***** Texte fourni

Résumé
Il semblerait que les informaticiens nord-coréens utilisent la technologie Deepfake en temps réel pour infiltrer les organisations par le biais de postes de travail à distance. Tout ceci pose d’importants risques en matière de sécurité, de droit et de conformité. Les stratégies de détection que nous détaillons dans ce rapport fournissent aux équipes de sécurité et aux RH des conseils pratiques pour renforcer leurs processus de recrutement contre cette menace.
Lors de notre démonstration, il a fallu un peu plus d’une heure à une personne sans expérience pour comprendre comment créer un Deepfake en temps réel à l’aide d’outils facilement disponibles et de hardware grand public et bon marché. Les adversaires peuvent ainsi facilement créer des identités synthétiques convaincantes, ce qui leur permet d’opérer sans être détectés et de générer potentiellement des revenus pour les régimes sanctionnés.
Bien que nous puissions encore déceler des limites dans la technologie actuelle des Deepfakes, ces limites reculent rapidement. Les organisations doivent mettre en place des défenses à plusieurs niveaux combinant des procédures de vérification renforcées, des contrôles techniques et une surveillance continue tout au long du cycle de vie des employés.
Les clients de Palo Alto Networks sont mieux protégés contre les menaces évoquées ci-dessus grâce à la solution Unit 42 Insider Threat Services
Les organisations peuvent faire appel à l’équipe de réponse à incident de l’Unit 42 pour obtenir une assistance adaptée face à cette menace et d’autres.

**********

## Consigne
Recopiez mot pour mot le passage du texte sur les deepfakes qui va de « Lors de notre » jusqu'à « vie des employés. » inclus. Les enregistrements n'ont aucun lien avec le texte sur les deepfakes.

***** Enregistrements fournis

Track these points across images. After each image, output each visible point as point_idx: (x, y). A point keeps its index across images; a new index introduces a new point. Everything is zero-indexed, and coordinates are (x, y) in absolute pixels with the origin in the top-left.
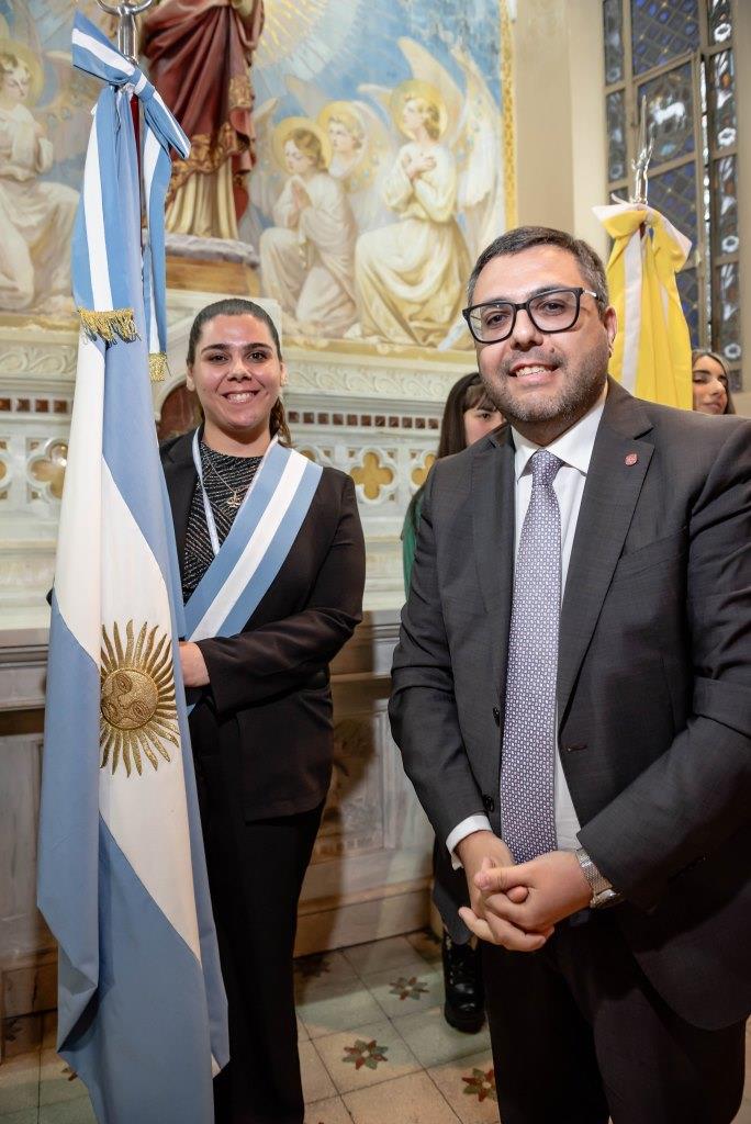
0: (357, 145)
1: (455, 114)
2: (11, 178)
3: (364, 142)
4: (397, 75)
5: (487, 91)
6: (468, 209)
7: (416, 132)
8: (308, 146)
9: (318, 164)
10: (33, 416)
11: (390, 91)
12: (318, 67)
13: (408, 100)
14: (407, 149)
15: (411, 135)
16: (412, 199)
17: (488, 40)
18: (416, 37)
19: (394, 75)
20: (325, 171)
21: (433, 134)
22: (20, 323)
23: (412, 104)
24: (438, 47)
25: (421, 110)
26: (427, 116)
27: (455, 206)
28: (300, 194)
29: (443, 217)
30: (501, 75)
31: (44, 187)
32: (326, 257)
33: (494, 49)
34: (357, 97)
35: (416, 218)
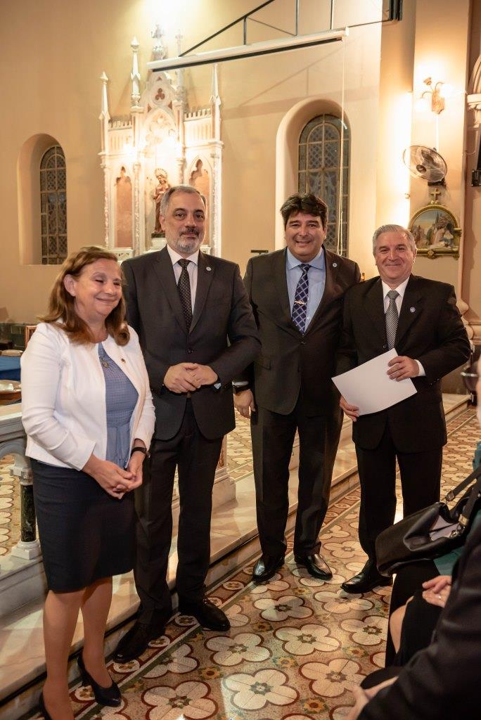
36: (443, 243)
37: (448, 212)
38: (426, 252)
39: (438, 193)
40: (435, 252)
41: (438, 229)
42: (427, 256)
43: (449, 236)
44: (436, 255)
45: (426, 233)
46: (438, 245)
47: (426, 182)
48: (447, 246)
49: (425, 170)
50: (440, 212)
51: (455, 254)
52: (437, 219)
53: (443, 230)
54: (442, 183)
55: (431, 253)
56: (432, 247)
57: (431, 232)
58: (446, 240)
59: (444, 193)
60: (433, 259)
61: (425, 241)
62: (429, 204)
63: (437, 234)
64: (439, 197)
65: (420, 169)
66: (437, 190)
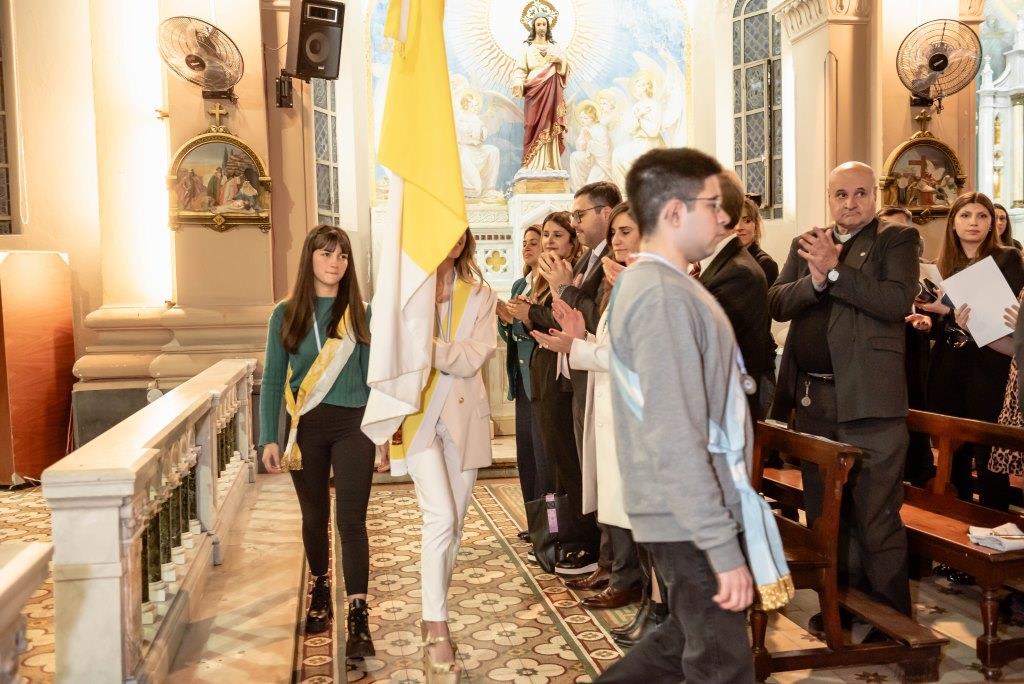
0: (613, 108)
1: (661, 83)
2: (473, 145)
3: (616, 105)
5: (678, 68)
6: (667, 129)
7: (641, 96)
8: (591, 112)
9: (595, 119)
10: (487, 241)
12: (595, 75)
13: (636, 81)
14: (637, 105)
15: (639, 98)
16: (639, 128)
17: (679, 43)
18: (641, 50)
20: (598, 122)
21: (650, 95)
22: (477, 202)
23: (639, 83)
24: (652, 52)
25: (644, 85)
26: (647, 87)
27: (660, 128)
28: (587, 134)
29: (655, 135)
30: (685, 58)
31: (484, 147)
32: (600, 162)
33: (682, 46)
35: (641, 137)
36: (240, 203)
37: (245, 148)
38: (212, 218)
39: (222, 112)
40: (228, 219)
41: (229, 177)
42: (212, 227)
43: (249, 191)
44: (229, 223)
45: (206, 184)
46: (231, 206)
47: (199, 90)
48: (247, 207)
49: (202, 65)
50: (230, 147)
51: (261, 223)
52: (226, 158)
53: (237, 180)
54: (229, 96)
55: (219, 221)
56: (220, 209)
57: (215, 181)
58: (244, 198)
59: (234, 115)
60: (222, 231)
61: (207, 199)
62: (209, 131)
63: (228, 187)
64: (224, 119)
65: (193, 64)
66: (220, 108)
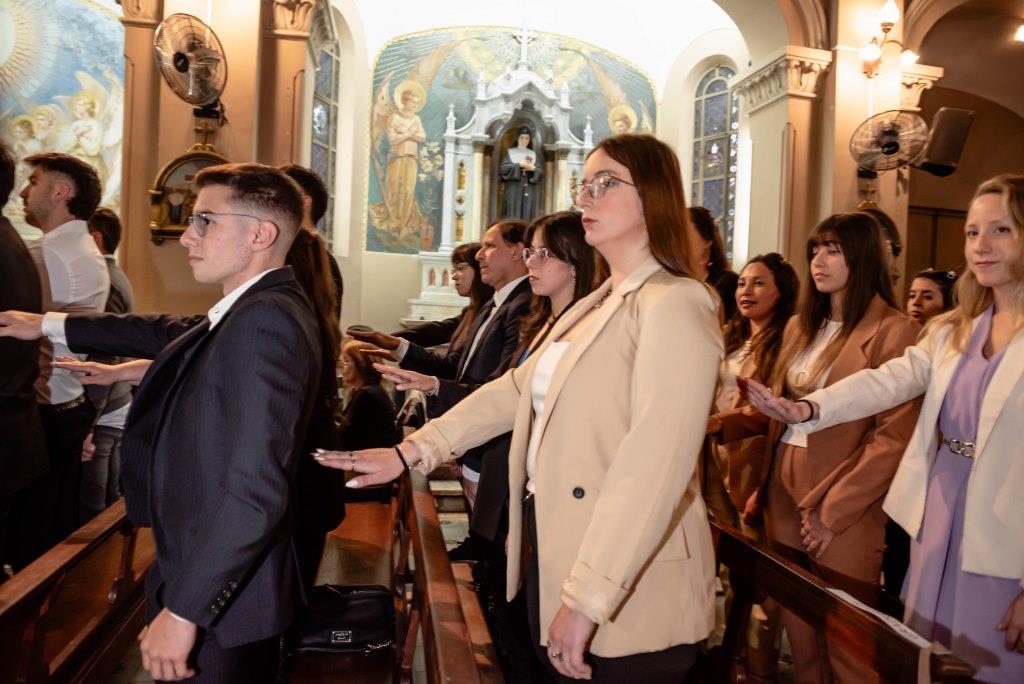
0: (51, 124)
1: (104, 103)
3: (54, 122)
4: (73, 89)
5: (122, 90)
6: (108, 148)
7: (82, 114)
8: (27, 126)
9: (31, 135)
11: (68, 97)
12: (32, 91)
13: (78, 100)
14: (77, 123)
15: (80, 116)
18: (84, 70)
19: (71, 90)
20: (34, 137)
23: (81, 102)
24: (97, 73)
25: (85, 104)
26: (89, 106)
27: (101, 148)
28: (21, 148)
29: (94, 153)
34: (53, 102)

**********

## Solution
Lors de notre démonstration, il a fallu un peu plus d’une heure à une personne sans expérience pour comprendre comment créer un Deepfake en temps réel à l’aide d’outils facilement disponibles et de hardware grand public et bon marché. Les adversaires peuvent ainsi facilement créer des identités synthétiques convaincantes, ce qui leur permet d’opérer sans être détectés et de générer potentiellement des revenus pour les régimes sanctionnés.
Bien que nous puissions encore déceler des limites dans la technologie actuelle des Deepfakes, ces limites reculent rapidement. Les organisations doivent mettre en place des défenses à plusieurs niveaux combinant des procédures de vérification renforcées, des contrôles techniques et une surveillance continue tout au long du cycle de vie des employés.